(Stored data entries)

-- -- --

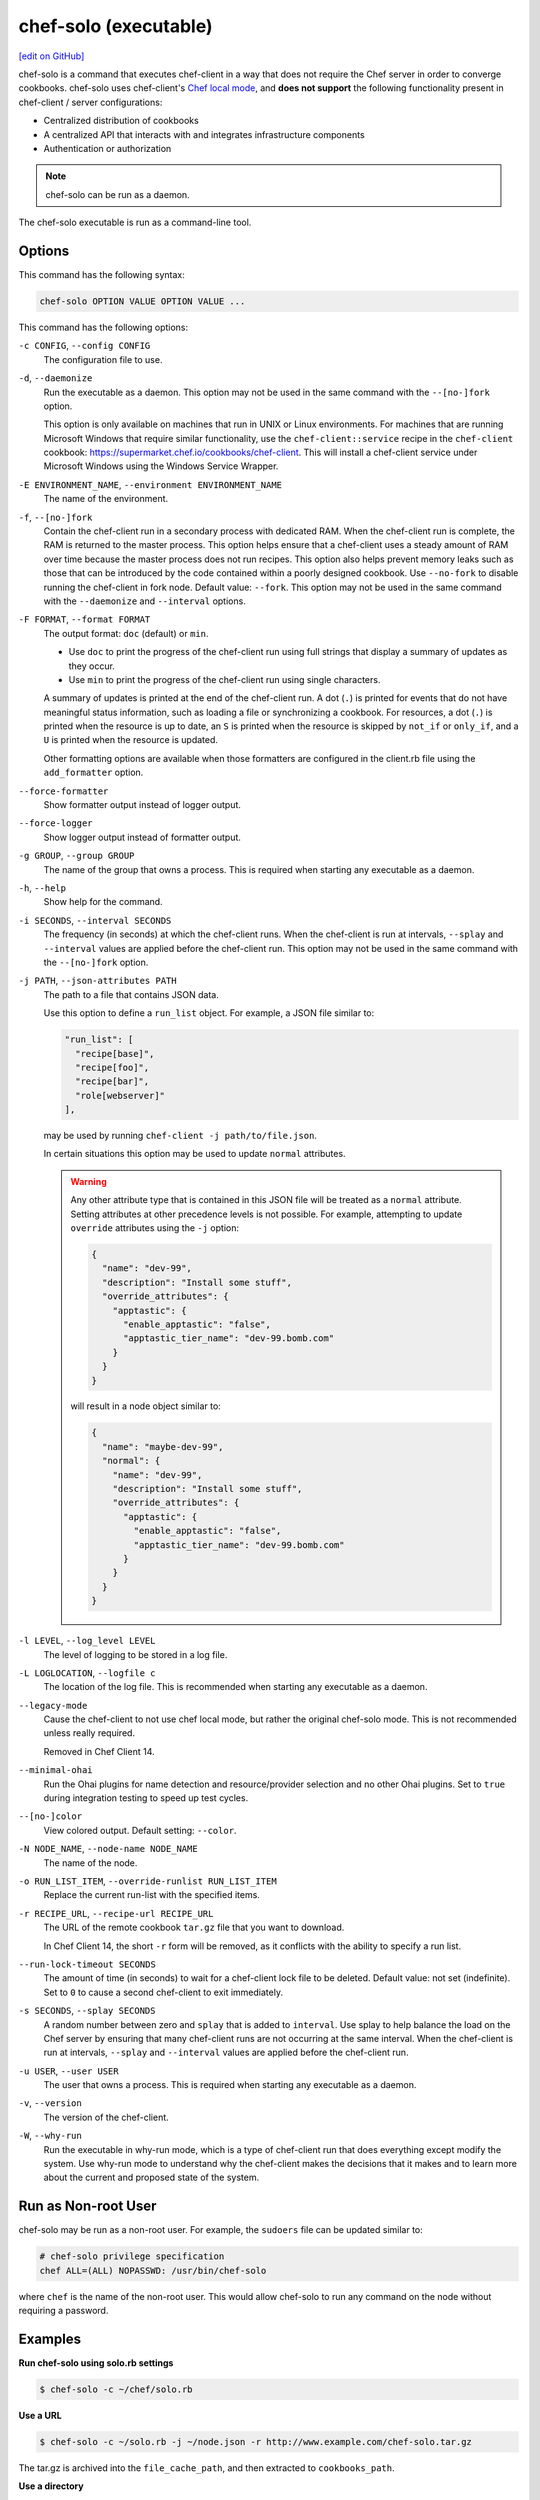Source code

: =====================================================
chef-solo (executable)
=====================================================
`[edit on GitHub] <https://github.com/chef/chef-web-docs/blob/master/chef_master/source/ctl_chef_solo.rst>`__

.. tag chef_solo_summary

chef-solo is a command that executes chef-client in a way that does not require the Chef server in order to converge cookbooks. chef-solo uses chef-client's `Chef local mode </ctl_chef_client.html#run-in-local-mode>`_, and **does not support** the following functionality present in chef-client / server configurations:

* Centralized distribution of cookbooks
* A centralized API that interacts with and integrates infrastructure components
* Authentication or authorization

.. note:: chef-solo can be run as a daemon.

.. end_tag

.. tag ctl_chef_solo_summary

The chef-solo executable is run as a command-line tool.

.. end_tag

Options
=====================================================
.. tag ctl_chef_solo_options

This command has the following syntax:

.. code-block:: bash

   chef-solo OPTION VALUE OPTION VALUE ...

This command has the following options:

``-c CONFIG``, ``--config CONFIG``
   The configuration file to use.

``-d``, ``--daemonize``
   Run the executable as a daemon. This option may not be used in the same command with the ``--[no-]fork`` option.

   This option is only available on machines that run in UNIX or Linux environments. For machines that are running Microsoft Windows that require similar functionality, use the ``chef-client::service`` recipe in the ``chef-client`` cookbook: https://supermarket.chef.io/cookbooks/chef-client. This will install a chef-client service under Microsoft Windows using the Windows Service Wrapper.

``-E ENVIRONMENT_NAME``, ``--environment ENVIRONMENT_NAME``
   The name of the environment.

``-f``, ``--[no-]fork``
   Contain the chef-client run in a secondary process with dedicated RAM. When the chef-client run is complete, the RAM is returned to the master process. This option helps ensure that a chef-client uses a steady amount of RAM over time because the master process does not run recipes. This option also helps prevent memory leaks such as those that can be introduced by the code contained within a poorly designed cookbook. Use ``--no-fork`` to disable running the chef-client in fork node. Default value: ``--fork``. This option may not be used in the same command with the ``--daemonize`` and ``--interval`` options.

``-F FORMAT``, ``--format FORMAT``
   .. tag ctl_chef_client_options_format

   The output format: ``doc`` (default) or ``min``.

   * Use ``doc`` to print the progress of the chef-client run using full strings that display a summary of updates as they occur.
   * Use ``min`` to print the progress of the chef-client run using single characters.

   A summary of updates is printed at the end of the chef-client run. A dot (``.``) is printed for events that do not have meaningful status information, such as loading a file or synchronizing a cookbook. For resources, a dot (``.``) is printed when the resource is up to date, an ``S`` is printed when the resource is skipped by ``not_if`` or ``only_if``, and a ``U`` is printed when the resource is updated.

   Other formatting options are available when those formatters are configured in the client.rb file using the ``add_formatter`` option.

   .. end_tag

``--force-formatter``
   Show formatter output instead of logger output.

``--force-logger``
   Show logger output instead of formatter output.

``-g GROUP``, ``--group GROUP``
   The name of the group that owns a process. This is required when starting any executable as a daemon.

``-h``, ``--help``
   Show help for the command.

``-i SECONDS``, ``--interval SECONDS``
   The frequency (in seconds) at which the chef-client runs. When the chef-client is run at intervals, ``--splay`` and ``--interval`` values are applied before the chef-client run. This option may not be used in the same command with the ``--[no-]fork`` option.

``-j PATH``, ``--json-attributes PATH``
   The path to a file that contains JSON data.

   .. tag node_ctl_run_list

   Use this option to define a ``run_list`` object. For example, a JSON file similar to:

   .. code-block:: javascript

      "run_list": [
        "recipe[base]",
        "recipe[foo]",
        "recipe[bar]",
        "role[webserver]"
      ],

   may be used by running ``chef-client -j path/to/file.json``.

   In certain situations this option may be used to update ``normal`` attributes.

   .. end_tag

   .. warning:: .. tag node_ctl_attribute

                Any other attribute type that is contained in this JSON file will be treated as a ``normal`` attribute. Setting attributes at other precedence levels is not possible. For example, attempting to update ``override`` attributes using the ``-j`` option:

                .. code-block:: javascript

                   {
                     "name": "dev-99",
                     "description": "Install some stuff",
                     "override_attributes": {
                       "apptastic": {
                         "enable_apptastic": "false",
                         "apptastic_tier_name": "dev-99.bomb.com"
                       }
                     }
                   }

                will result in a node object similar to:

                .. code-block:: javascript

                   {
                     "name": "maybe-dev-99",
                     "normal": {
                       "name": "dev-99",
                       "description": "Install some stuff",
                       "override_attributes": {
                         "apptastic": {
                           "enable_apptastic": "false",
                           "apptastic_tier_name": "dev-99.bomb.com"
                         }
                       }
                     }
                   }

                .. end_tag

``-l LEVEL``, ``--log_level LEVEL``
   The level of logging to be stored in a log file.

``-L LOGLOCATION``, ``--logfile c``
   The location of the log file. This is recommended when starting any executable as a daemon.

``--legacy-mode``
   Cause the chef-client to not use chef local mode, but rather the original chef-solo mode. This is not recommended unless really required.

   Removed in Chef Client 14.

``--minimal-ohai``
   Run the Ohai plugins for name detection and resource/provider selection and no other Ohai plugins. Set to ``true`` during integration testing to speed up test cycles.

``--[no-]color``
   View colored output. Default setting: ``--color``.

``-N NODE_NAME``, ``--node-name NODE_NAME``
   The name of the node.

``-o RUN_LIST_ITEM``, ``--override-runlist RUN_LIST_ITEM``
   Replace the current run-list with the specified items.

``-r RECIPE_URL``, ``--recipe-url RECIPE_URL``
   The URL of the remote cookbook ``tar.gz`` file that you want to download.

   In Chef Client 14, the short ``-r`` form will be removed, as it conflicts with the ability to specify a run list.

``--run-lock-timeout SECONDS``
   The amount of time (in seconds) to wait for a chef-client lock file to be deleted. Default value: not set (indefinite). Set to ``0`` to cause a second chef-client to exit immediately.

``-s SECONDS``, ``--splay SECONDS``
   A random number between zero and ``splay`` that is added to ``interval``. Use splay to help balance the load on the Chef server by ensuring that many chef-client runs are not occurring at the same interval. When the chef-client is run at intervals, ``--splay`` and ``--interval`` values are applied before the chef-client run.

``-u USER``, ``--user USER``
   The user that owns a process. This is required when starting any executable as a daemon.

``-v``, ``--version``
   The version of the chef-client.

``-W``, ``--why-run``
   Run the executable in why-run mode, which is a type of chef-client run that does everything except modify the system. Use why-run mode to understand why the chef-client makes the decisions that it makes and to learn more about the current and proposed state of the system.

.. end_tag

Run as Non-root User
=====================================================
chef-solo may be run as a non-root user. For example, the ``sudoers`` file can be updated similar to:

.. code-block:: ruby

   # chef-solo privilege specification
   chef ALL=(ALL) NOPASSWD: /usr/bin/chef-solo

where ``chef`` is the name of the non-root user. This would allow chef-solo to run any command on the node without requiring a password.

Examples
=====================================================

**Run chef-solo using solo.rb settings**

.. tag ctl_chef_solo_use_solo_rb

.. To use solo.rb settings:

.. code-block:: bash

   $ chef-solo -c ~/chef/solo.rb

.. end_tag

**Use a URL**

.. tag ctl_chef_solo_use_url

.. To use a URL:

.. code-block:: bash

   $ chef-solo -c ~/solo.rb -j ~/node.json -r http://www.example.com/chef-solo.tar.gz

The tar.gz is archived into the ``file_cache_path``, and then extracted to ``cookbooks_path``.

.. end_tag

**Use a directory**

.. tag ctl_chef_solo_use_directory

.. To use a directory:

.. code-block:: bash

   $ chef-solo -c ~/solo.rb -j ~/node.json

chef-solo will look in the solo.rb file to determine the directory in which cookbooks are located.

.. end_tag

**Use a URL for cookbook and JSON data**

.. tag ctl_chef_solo_url_for_cookbook_and_json

.. To use a URL for cookbook and JSON data:

.. code-block:: bash

   $ chef-solo -c ~/solo.rb -j http://www.example.com/node.json --recipe-url http://www.example.com/chef-solo.tar.gz

where ``--recipe-url`` corresponds to ``recipe_url`` and ``-j`` corresponds to ``json_attribs``, both of which are `configuration options </config_rb_solo.html>`__ in ``solo.rb``.

.. end_tag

-- -- --

Task description:
Copy every line from the records above that contains the word "logger".

Completed exercise:
   Show formatter output instead of logger output.
``--force-logger``
   Show logger output instead of formatter output.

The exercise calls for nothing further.